▸ Prompt: Your reply should be an exact copy of the lines from the one that holds "134 329 650" to the end of the data below.

====== Supplied entries ======

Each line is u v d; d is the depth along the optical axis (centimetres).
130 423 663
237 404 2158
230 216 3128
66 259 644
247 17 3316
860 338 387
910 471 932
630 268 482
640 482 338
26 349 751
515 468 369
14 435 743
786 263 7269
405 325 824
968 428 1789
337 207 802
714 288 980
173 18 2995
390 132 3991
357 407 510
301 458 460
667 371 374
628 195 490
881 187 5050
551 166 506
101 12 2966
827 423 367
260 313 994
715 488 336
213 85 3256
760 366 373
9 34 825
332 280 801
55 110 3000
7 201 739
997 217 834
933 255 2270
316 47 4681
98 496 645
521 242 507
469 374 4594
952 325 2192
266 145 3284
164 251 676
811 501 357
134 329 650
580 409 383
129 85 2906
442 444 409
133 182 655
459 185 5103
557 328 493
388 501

======

▸ The answer:
134 329 650
580 409 383
129 85 2906
442 444 409
133 182 655
459 185 5103
557 328 493
388 501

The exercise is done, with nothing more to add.